> **WHAT IS REQUIRED**
Copy the material below line for line without changing anything, and leave out the pictures.
-=-=-=-=-
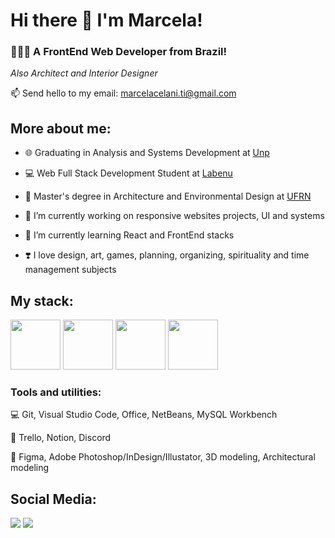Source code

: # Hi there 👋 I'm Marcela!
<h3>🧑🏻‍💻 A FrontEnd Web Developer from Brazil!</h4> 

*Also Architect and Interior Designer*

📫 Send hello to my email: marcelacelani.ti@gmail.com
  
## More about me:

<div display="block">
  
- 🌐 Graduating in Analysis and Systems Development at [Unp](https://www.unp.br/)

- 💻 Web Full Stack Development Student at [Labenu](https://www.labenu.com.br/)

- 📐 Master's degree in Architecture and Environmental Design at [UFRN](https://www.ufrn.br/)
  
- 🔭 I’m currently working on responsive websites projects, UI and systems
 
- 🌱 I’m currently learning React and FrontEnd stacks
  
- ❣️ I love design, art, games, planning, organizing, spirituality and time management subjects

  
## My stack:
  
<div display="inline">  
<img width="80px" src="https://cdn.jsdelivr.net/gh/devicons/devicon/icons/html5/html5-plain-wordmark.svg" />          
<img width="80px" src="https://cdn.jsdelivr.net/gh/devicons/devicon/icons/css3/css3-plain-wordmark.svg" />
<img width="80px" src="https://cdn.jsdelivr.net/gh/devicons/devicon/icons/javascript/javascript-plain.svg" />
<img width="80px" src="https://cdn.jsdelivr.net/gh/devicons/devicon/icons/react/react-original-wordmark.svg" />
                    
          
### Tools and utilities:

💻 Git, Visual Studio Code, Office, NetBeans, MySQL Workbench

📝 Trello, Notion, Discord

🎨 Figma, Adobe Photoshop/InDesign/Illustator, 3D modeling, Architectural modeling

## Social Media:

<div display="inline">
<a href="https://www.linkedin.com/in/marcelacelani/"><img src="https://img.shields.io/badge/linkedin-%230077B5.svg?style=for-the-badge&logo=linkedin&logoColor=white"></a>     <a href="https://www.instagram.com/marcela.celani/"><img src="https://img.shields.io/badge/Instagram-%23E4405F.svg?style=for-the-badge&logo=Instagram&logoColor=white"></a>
-=-=-=-=-
> **WRITTEN RESPONSE**
Source code

: # Hi there 👋 I'm Marcela!
<h3>🧑🏻‍💻 A FrontEnd Web Developer from Brazil!</h4> 

*Also Architect and Interior Designer*

📫 Send hello to my email: marcelacelani.ti@gmail.com
  
## More about me:

<div display="block">
  
- 🌐 Graduating in Analysis and Systems Development at [Unp](https://www.unp.br/)

- 💻 Web Full Stack Development Student at [Labenu](https://www.labenu.com.br/)

- 📐 Master's degree in Architecture and Environmental Design at [UFRN](https://www.ufrn.br/)
  
- 🔭 I’m currently working on responsive websites projects, UI and systems
 
- 🌱 I’m currently learning React and FrontEnd stacks
  
- ❣️ I love design, art, games, planning, organizing, spirituality and time management subjects

  
## My stack:
  
<div display="inline">  
<img width="80px" src="https://cdn.jsdelivr.net/gh/devicons/devicon/icons/html5/html5-plain-wordmark.svg" />          
<img width="80px" src="https://cdn.jsdelivr.net/gh/devicons/devicon/icons/css3/css3-plain-wordmark.svg" />
<img width="80px" src="https://cdn.jsdelivr.net/gh/devicons/devicon/icons/javascript/javascript-plain.svg" />
<img width="80px" src="https://cdn.jsdelivr.net/gh/devicons/devicon/icons/react/react-original-wordmark.svg" />
                    
          
### Tools and utilities:

💻 Git, Visual Studio Code, Office, NetBeans, MySQL Workbench

📝 Trello, Notion, Discord

🎨 Figma, Adobe Photoshop/InDesign/Illustator, 3D modeling, Architectural modeling

## Social Media:

<div display="inline">
<a href="https://www.linkedin.com/in/marcelacelani/"><img src="https://img.shields.io/badge/linkedin-%230077B5.svg?style=for-the-badge&logo=linkedin&logoColor=white"></a>     <a href="https://www.instagram.com/marcela.celani/"><img src="https://img.shields.io/badge/Instagram-%23E4405F.svg?style=for-the-badge&logo=Instagram&logoColor=white"></a>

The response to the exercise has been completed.